For my friend who has been facing serious illness, how does she open herself to each day and find a way to deal with the mind that wants to trip her up and often presents her with the worst-case scenario, instead of seeing what’s so amazingly beautiful around her. Every time we come back to that, it’s as if it’s a new moment.

And for my friend who is going through a big work challenge — for whom work has always been her identity, her North Star, the thing that tells her who she is — what does it look like to rely on something else as a way of knowing herself?

Many of us who are entering Cronedom have shifted out of our personas as workers, queen bees, the one holding the house up, and we’re finding, actually, there is someone there after the job is done — the job of raising our children or of keeping our boss’s job afloat with our creativity and ingenuity.

I’m meeting remarkable women today who are doing pottery or painting, or spending their days learning more about nature, something they always wanted to do. And sure enough, they have vibrant identities beyond the roles they once felt defined them.
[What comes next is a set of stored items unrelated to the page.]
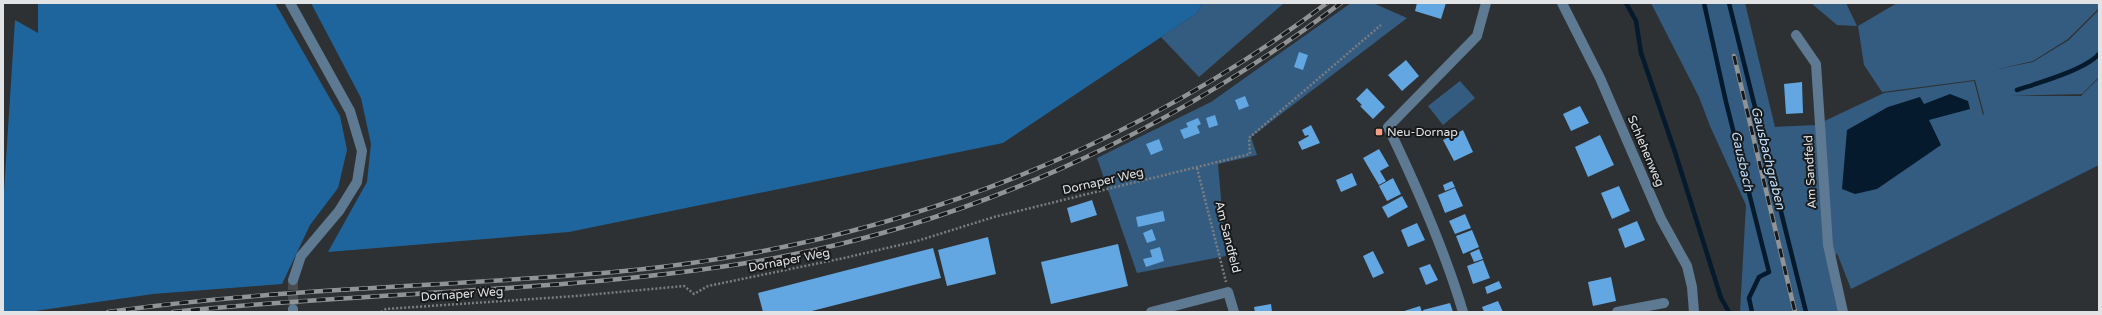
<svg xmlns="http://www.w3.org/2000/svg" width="2102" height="315" viewBox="0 0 2102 315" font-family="'Varela Round',sans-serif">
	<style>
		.green { fill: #345c80 }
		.forest { fill: #1f659d }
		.water { fill: #051a2c }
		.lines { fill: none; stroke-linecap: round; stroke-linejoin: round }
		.stream { stroke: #051a2c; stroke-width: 4.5 }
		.building { fill: #62a6e2 }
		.minor-tunnel { stroke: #494c4e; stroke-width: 10; stroke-dasharray: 10 5; stroke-linecap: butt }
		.path { stroke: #7b7d7f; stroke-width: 2.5; stroke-dasharray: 2 2; stroke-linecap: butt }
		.minor { stroke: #5e7992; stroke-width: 10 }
		.rail-casing { stroke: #919395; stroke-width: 4.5 }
		.rail { stroke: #17191a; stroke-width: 3; stroke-dasharray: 9; stroke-linecap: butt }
		.poi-dot { fill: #f39f86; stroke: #17191a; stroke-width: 1.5 }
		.labels { text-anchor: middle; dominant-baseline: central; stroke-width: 4; stroke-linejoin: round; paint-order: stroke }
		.poi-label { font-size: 12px; fill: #e1e3e5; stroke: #17191a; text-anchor: start }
		.street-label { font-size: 12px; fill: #e1e3e5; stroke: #17191a }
		.water-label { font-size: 13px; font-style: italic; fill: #bcdefe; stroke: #17191a }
	</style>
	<rect width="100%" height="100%" fill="#2e3133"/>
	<!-- green -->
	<path class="green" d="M 1202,3 L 1284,3 L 1199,77 L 1161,37 L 1197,13 Z
		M 1351,3 L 1373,3 L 1407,18 L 1251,137 L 1257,155 L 1218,164 L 1226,256 L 1137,273 L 1097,158 L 1211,102 Z
		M 1651,3 L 1745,3 L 1775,127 L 1816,125 L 1884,93 L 1974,81 L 1983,115 L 1984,114 L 1975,80 L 1882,92 L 1864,65 L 1858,26 L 1897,3 L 2099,3 L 2099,8 L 2068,39 L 2033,61 L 1998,69 L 2033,62 L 2069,40 L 2099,10 L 2099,77 L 2082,94 L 2009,96 L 2081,96 L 2099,78 L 2099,165 L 1851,289 L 1837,253 L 1831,265 L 1841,312 L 1740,312 L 1746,205 L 1710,126 L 1699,97 Z
		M 1811,3 L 1846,3 L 1857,26 L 1837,25 Z
		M 1460,81 L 1475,98 L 1443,125 L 1428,106 Z"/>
	<!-- forest -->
	<path class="forest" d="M 38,3 L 275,3 L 340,116 L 347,150 L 338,188 L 310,225 L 282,284 L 153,294 L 28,312 L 3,312 L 3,207 L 15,20 L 38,33 Z
		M 311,3 L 1202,3 L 1197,13 L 1003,143 L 569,232 L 328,252 L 367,182 L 371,144 L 361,98 Z"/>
	<!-- water -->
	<path class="water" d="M 1950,94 L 1968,101 L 1970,109 L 1929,120 L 1941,145 L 1877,189 L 1855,194 L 1842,189 L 1847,130 L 1888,107 L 1920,97 L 1924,104 Z"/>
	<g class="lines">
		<!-- stream -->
		<path class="stream" d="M 1626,3 L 1636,21 L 1641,53 L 1675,152 L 1721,298 L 1729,312
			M 1704,3 L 1726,102 L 1769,272 L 1759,277 L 1749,298 L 1752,312
			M 1729,3 L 1806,312
			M 2017,90 C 2038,83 2085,70 2099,54"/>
	</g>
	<!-- building -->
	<path class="building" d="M 1417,3 L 1446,3 L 1441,19 L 1415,11 Z
		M 1299,52 L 1308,55 L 1303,70 L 1294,67 Z
		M 1406,60 L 1419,76 L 1402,91 L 1388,75 Z
		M 1802,82 L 1803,113 L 1786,114 L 1784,84 Z
		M 1367,88 L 1385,107 L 1373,119 L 1360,106 L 1362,105 L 1356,99 Z
		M 1245,96 L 1249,106 L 1239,110 L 1235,100 Z
		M 1580,106 L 1589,123 L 1571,131 L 1563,114 Z
		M 1215,115 L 1218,125 L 1209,128 L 1206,118 Z
		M 1198,118 L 1201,124 L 1197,126 L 1200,133 L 1184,139 L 1180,130 L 1188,127 L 1186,123 Z
		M 1311,125 L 1320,143 L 1302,150 L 1298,142 L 1309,136 L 1308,135 L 1305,136 L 1302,130 Z
		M 1463,130 L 1473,152 L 1454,161 L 1443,140 Z
		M 1600,135 L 1614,165 L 1588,177 L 1575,147 Z
		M 1159,139 L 1163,150 L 1151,155 L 1146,144 Z
		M 1379,149 L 1389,166 L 1373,175 L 1363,158 Z
		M 1380,171 L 1386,181 L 1379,185 L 1373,175 Z
		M 1352,173 L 1357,185 L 1341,192 L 1336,180 Z
		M 1393,178 L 1401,194 L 1387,201 L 1379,186 Z
		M 1452,181 L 1455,187 L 1445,191 L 1443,185 Z
		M 1619,186 L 1630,211 L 1612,219 L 1601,193 Z
		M 1455,188 L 1463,206 L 1445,213 L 1438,195 Z
		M 1402,196 L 1408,207 L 1388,218 L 1382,207 Z
		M 1092,200 L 1097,215 L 1071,223 L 1067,208 Z
		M 1163,211 L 1165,221 L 1138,227 L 1136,217 Z
		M 1465,214 L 1471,228 L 1455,234 L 1449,221 Z
		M 1637,221 L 1645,240 L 1625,248 L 1618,229 Z
		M 1417,223 L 1425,240 L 1408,247 L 1401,230 Z
		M 1152,229 L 1156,240 L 1147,243 L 1143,233 Z
		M 1472,230 L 1479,247 L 1463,254 L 1456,236 Z
		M 988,237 L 996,274 L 947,286 L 938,250 Z
		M 1118,244 L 1128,286 L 1051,304 L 1041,262 Z
		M 1160,247 L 1164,261 L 1146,267 L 1143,259 L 1152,257 L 1150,250 Z
		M 933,248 L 941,278 L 808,312 L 763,312 L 758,293 Z
		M 1479,249 L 1483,259 L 1474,262 L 1470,253 Z
		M 1373,251 L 1384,273 L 1373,278 L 1363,256 Z
		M 1483,260 L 1490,278 L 1473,284 L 1467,266 Z
		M 1430,264 L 1438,280 L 1426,285 L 1419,268 Z
		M 1611,277 L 1616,301 L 1593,306 L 1588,282 Z
		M 1499,281 L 1502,288 L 1487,294 L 1485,287 Z
		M 1498,301 L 1503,312 L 1484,312 L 1482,307 Z
		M 1450,303 L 1453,312 L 1424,312 L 1423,310 Z
		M 1271,304 L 1272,312 L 1255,312 L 1254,307 Z
		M 1420,306 L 1422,312 L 1401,312 Z"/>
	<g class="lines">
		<!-- minor-tunnel -->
		<path class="minor-tunnel" d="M 293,280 L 293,309"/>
		<!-- path -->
		<path class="path" d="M 1197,168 L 1226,282
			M 381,312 L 386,309 L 576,296 L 684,286 L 694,294 L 708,286 L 844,258 L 917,241 L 994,217 L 1250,154 L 1249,138 L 1381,25"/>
		<!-- minor -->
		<path class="minor" d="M 290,3 L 350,111 L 362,151 L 357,182 L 339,211 L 301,256 L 293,280
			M 1562,3 L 1600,78 L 1661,219 L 1687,266 L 1692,287 L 1694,312
			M 1796,35 L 1816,64 L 1828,245 L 1843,312
			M 293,309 L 293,312
			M 1151,312 L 1228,292 L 1234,312
			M 1463,312 C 1444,248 1417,187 1388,127 L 1477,36 L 1486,3
			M 1617,312 L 1664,303"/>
		<!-- rail casing -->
		<g class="rail-casing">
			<path id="rail" d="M 1734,56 L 1795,312
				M 108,312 C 276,288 445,287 614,272 C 872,249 1119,159 1327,3
				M 173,312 C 362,292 553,293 740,264 C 958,230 1165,136 1341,3"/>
		</g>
		<!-- rail -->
		<use href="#rail" class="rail"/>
	</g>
	<!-- markers -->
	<rect class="poi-dot" x="1375" y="128" width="8" height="8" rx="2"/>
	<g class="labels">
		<!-- poi labels -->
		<g class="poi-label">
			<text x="1387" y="132">Neu-Dornap</text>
		</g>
		<!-- street labels -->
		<g class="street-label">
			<text transform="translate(1646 151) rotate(67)">Schlehenweg</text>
			<text transform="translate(1810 172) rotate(-93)">Am Sandfeld</text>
			<text transform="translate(1103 181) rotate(-13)">Dornaper Weg</text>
			<text transform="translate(1228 237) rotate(76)">Am Sandfeld</text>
			<text transform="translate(789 260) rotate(-11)">Dornaper Weg</text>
			<text transform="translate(462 294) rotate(-4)">Dornaper Weg</text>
		</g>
		<!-- water labels -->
		<g class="water-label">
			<text transform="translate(1768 158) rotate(76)">Gausbachgraben</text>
			<text transform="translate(1742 161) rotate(77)">Gausbach</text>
		</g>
	</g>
	<!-- border -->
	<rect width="2102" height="315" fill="none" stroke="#e1e3e5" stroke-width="8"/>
</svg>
So, I want to invite you to imagine who are you as you go through the transitions you are facing. What does it look like if you actually put yourself in the center of the story, and treat yourself as your own best friend? What does it look like if you know, deep in the soul of your being, that you were put on this Earth to be and not just to do? The practices that will help you need not be complex: Your breathing practice can be as simple as stopping and simply counting to six on the exhale and counting to three on the inhale. It can be as simple as humming a song that you love or singing loudly and with joy while you’re driving in traffic. The breath that gives us life will guide you from where you are to where you want to be.